__EXERCISE DATA__
──────
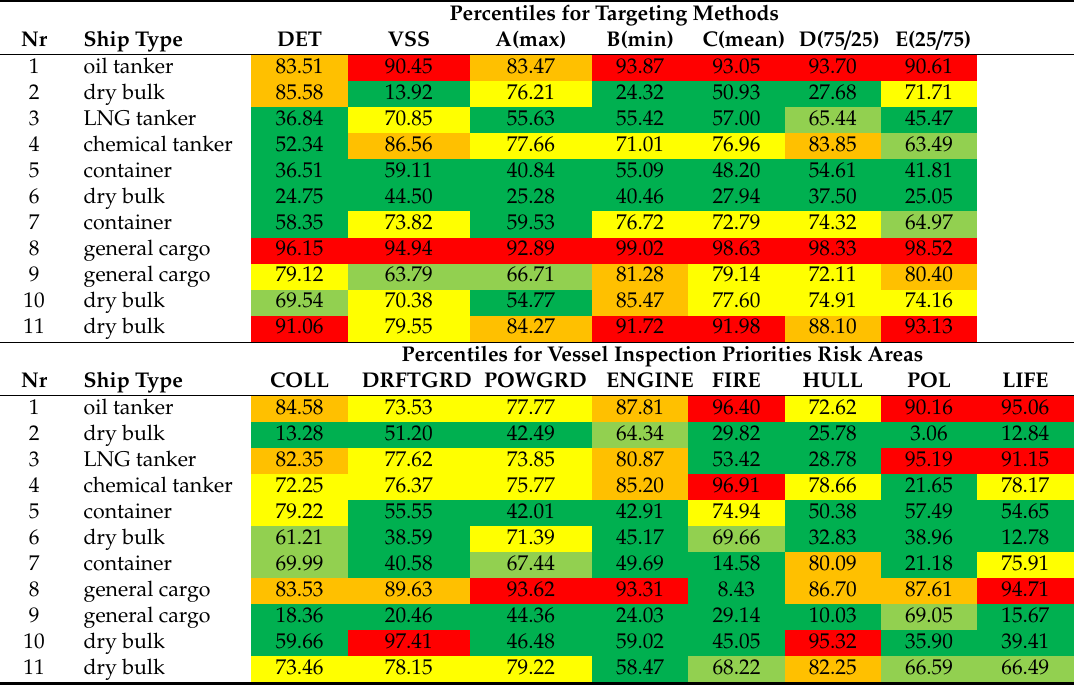
Table 8. Summary of percentile ranks of vessels in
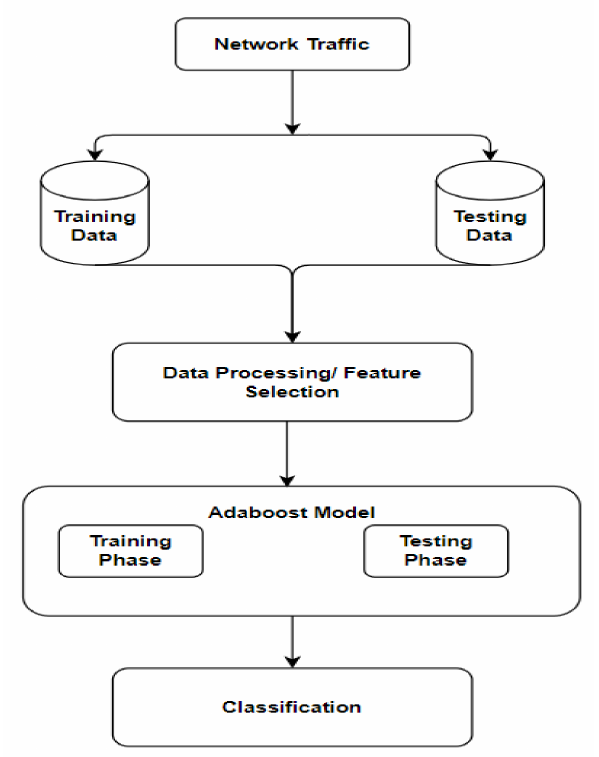
Figure 3. Overall proposed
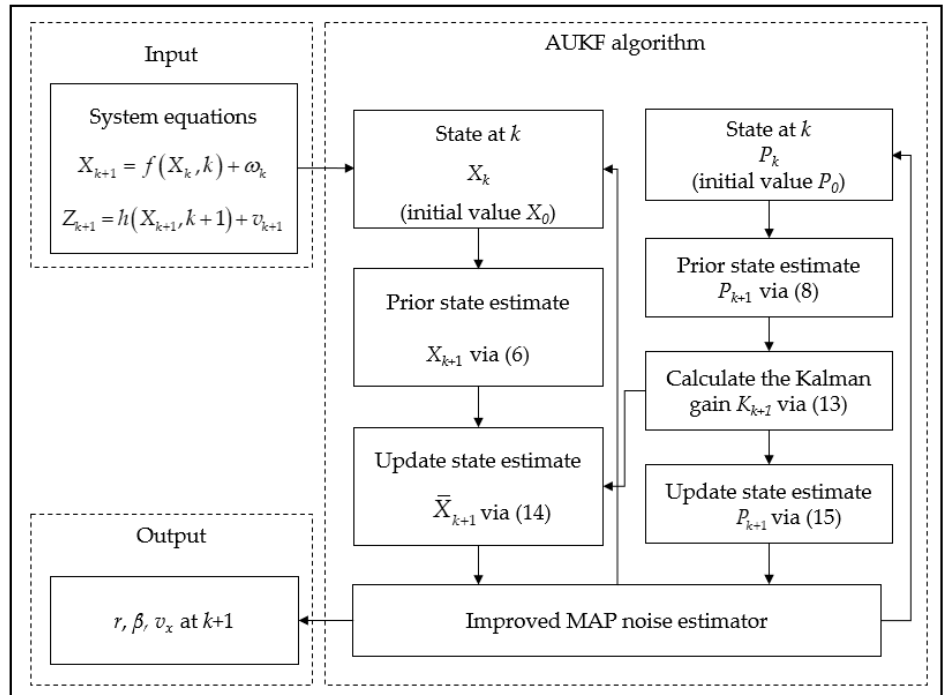
Figure 2. The framework of the AUKF algorithm.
──────
Exactly the lines from the one containing "Figure 3. Overall proposed" through the last line of the data above should be output, both ends included, with every picture left out.

__SOLVED EXERCISE__
Figure 3. Overall proposed
Figure 2. The framework of the AUKF algorithm.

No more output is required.